Wetboek-online maakt gebruik van cookies. sluiten
bladeren
zoeken

Jurisprudentie

AY8414

Datum uitspraak2006-08-02
Datum gepubliceerd2006-09-19
RechtsgebiedCiviel overig
Soort ProcedureEerste aanleg - enkelvoudig
Instantie naamRechtbank Arnhem
Zaaknummers437862 \ CV EXPL 06-1601
Statusgepubliceerd
SectorSector kanton


Indicatie

Verrekening van no-claim teruggaaf in aanhangige procedure


Uitspraak

Vonnis RECHTBANK ARNHEM Sector kanton Locatie Tiel zaakgegevens 437862 CV EXPL 06-1601 127 PWWV uitspraak van 2 augustus 2006 Vonnis in de zaak van [zorgverzekeraar]. gevestigd te Zwolle en kantoorhoudende te Wageningen eisende partij gemachtigde M.G. Tempelman tegen [gedaagde] wonende te [adres] gedaagde partij procederend in persoon Partijen worden hierna [eiser] en [gedaagde] genoemd. De procedure Het verloop van de procedure blijkt uit - de dagvaarding van 23 maart 2006 - de conclusie van antwoord met producties - de conclusie van repliek met een productie. Het geschil en de beoordeling 1. [eiser] vordert na bij repliek haar vordering te hebben verminderd de veroordeling van [gedaagde] tot betaling van € 48,08, rente en proceskosten. 2. Dat de vordering in hoofdsom precies op de dag van dagvaarding door verrekening teniet is gegaan, komt voor rekening en risico van [eiser], zodat zij [gedaagde] in zoverre ten onrechte in rechte heeft betrokken. 3. [eiser] heeft onweersproken gesteld dat (vóór dagvaarding) buitengerechtelijke werkzaamheden waren verricht, die voor vergoeding door [gedaagde] in aanmerking komen.

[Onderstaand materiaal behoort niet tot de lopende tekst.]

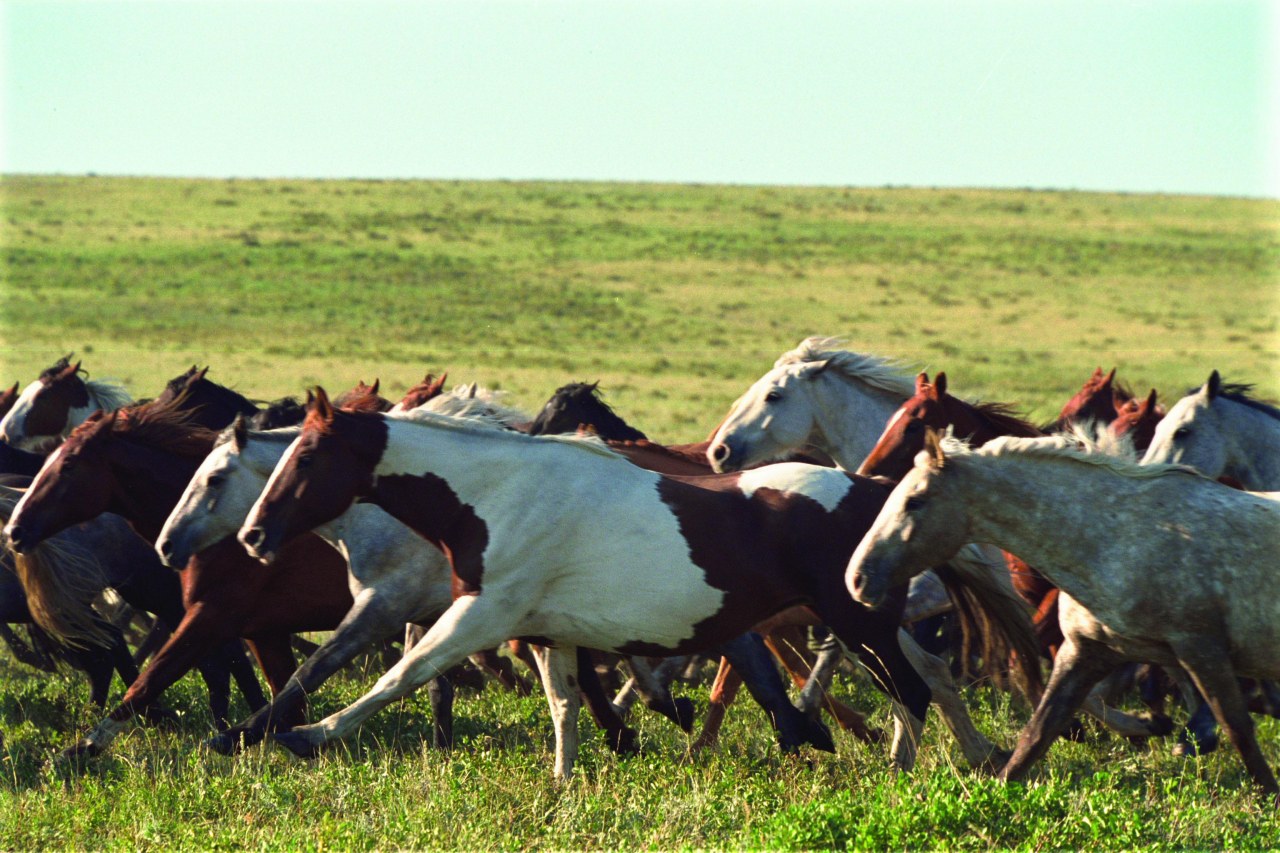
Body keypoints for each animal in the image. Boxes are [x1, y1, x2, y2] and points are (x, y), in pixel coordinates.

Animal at [2, 394, 353, 758]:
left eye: (69, 463)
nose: (15, 530)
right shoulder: (261, 631)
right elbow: (282, 692)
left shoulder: (212, 616)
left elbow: (154, 678)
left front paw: (82, 748)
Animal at [235, 389, 1039, 778]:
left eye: (306, 457)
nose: (253, 535)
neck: (497, 493)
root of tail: (871, 489)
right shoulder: (543, 631)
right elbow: (565, 707)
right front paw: (564, 780)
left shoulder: (481, 617)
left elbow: (397, 676)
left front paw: (306, 734)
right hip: (868, 619)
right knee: (925, 680)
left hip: (857, 621)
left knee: (910, 691)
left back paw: (899, 772)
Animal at [849, 432, 1280, 799]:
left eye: (915, 500)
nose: (856, 579)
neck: (1113, 540)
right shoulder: (1085, 651)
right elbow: (1038, 732)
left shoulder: (1201, 648)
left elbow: (1238, 728)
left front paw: (1269, 796)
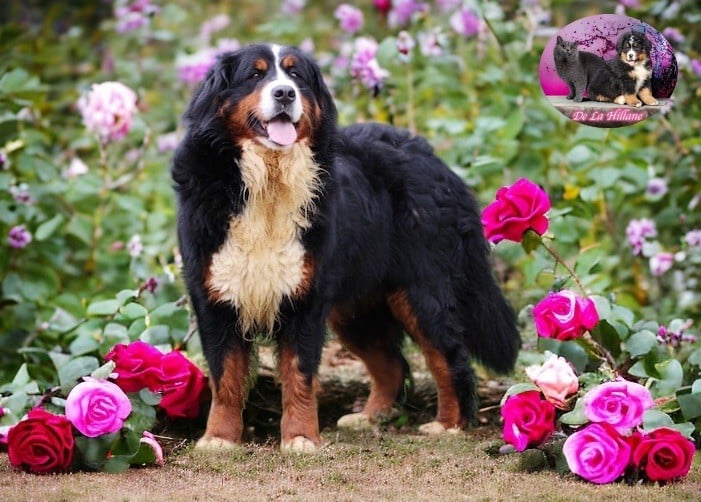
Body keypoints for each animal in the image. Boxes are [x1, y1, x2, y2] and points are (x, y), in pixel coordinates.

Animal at [172, 42, 516, 452]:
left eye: (295, 75)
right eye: (254, 75)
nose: (284, 93)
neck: (268, 180)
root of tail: (435, 161)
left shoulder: (304, 299)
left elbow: (299, 375)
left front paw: (300, 437)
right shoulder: (215, 296)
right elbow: (225, 377)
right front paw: (219, 438)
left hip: (422, 291)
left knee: (450, 357)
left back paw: (449, 424)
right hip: (356, 307)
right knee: (391, 363)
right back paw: (369, 418)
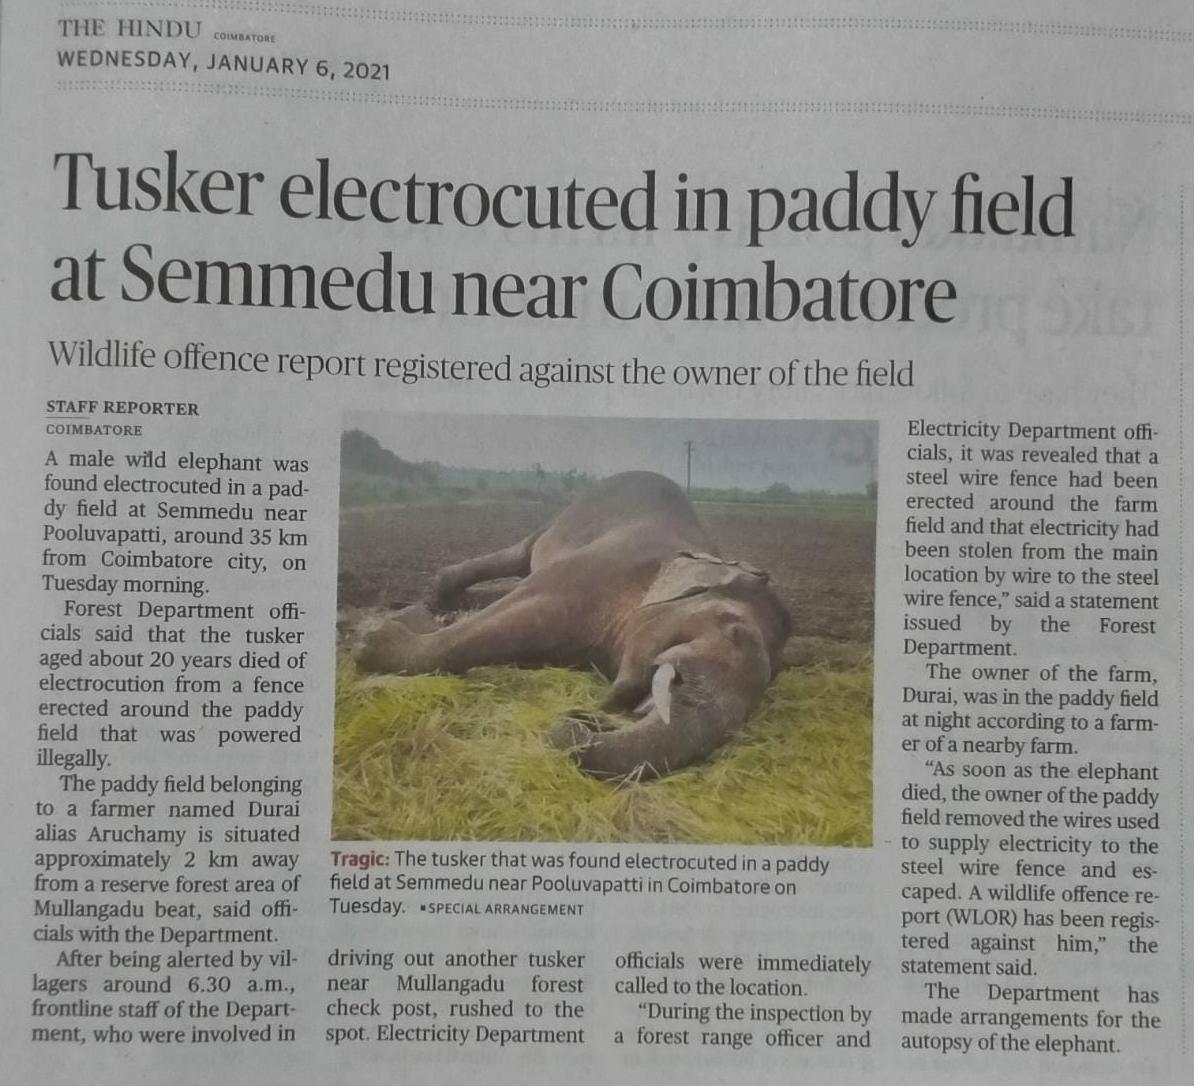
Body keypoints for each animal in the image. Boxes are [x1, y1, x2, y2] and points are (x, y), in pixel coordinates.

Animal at [355, 471, 792, 779]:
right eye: (731, 627)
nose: (577, 718)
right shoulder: (599, 569)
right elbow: (512, 618)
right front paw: (374, 642)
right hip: (563, 517)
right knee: (521, 554)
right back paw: (436, 601)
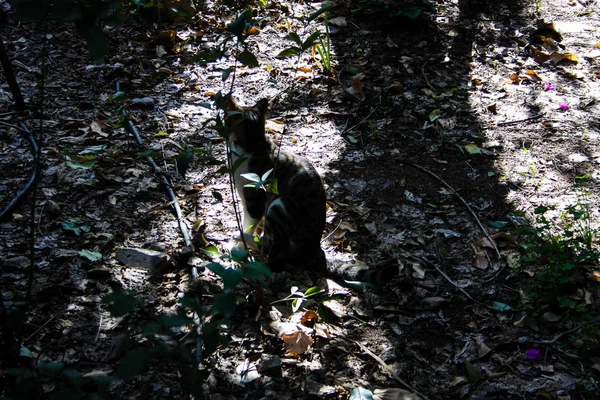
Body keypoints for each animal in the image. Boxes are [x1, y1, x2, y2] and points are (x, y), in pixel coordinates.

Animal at [226, 97, 328, 272]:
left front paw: (240, 247)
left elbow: (249, 223)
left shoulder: (254, 199)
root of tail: (313, 249)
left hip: (281, 205)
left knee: (271, 247)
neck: (254, 142)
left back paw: (239, 236)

Het gevorderde bedrag is in overeenstemming met de redelijke en gebruikelijke tarieven, zodat de vordering in zoverre in beginsel toewijsbaar is. Zonder nadere toelichting, die ontbreekt, valt niet in te zien waarom het bedrag van € 44,03 aan buitengerechtelijke kosten niet evenals de gevorderde premie is verrekend met de no claim teruggaaf die daarvoor op zich toereikend was. Ook in zoverre heeft [eiser] [gedaagde] daarom ten onrechte in rechte betrokken. 4. De vordering van [eiser] wordt afgewezen. [eiser] wordt in het ongelijk gesteld en moet daarom de proceskosten dragen. De beslissing De kantonrechter wijst de vordering van [eiser] af; veroordeelt [eiser] in de proceskosten, aan de kant van [gedaagde] begroot op nihil. Dit vonnis is gewezen door de kantonrechter mr. P.J. Wiegman en in het openbaar uitgesproken op 2 augustus 2006.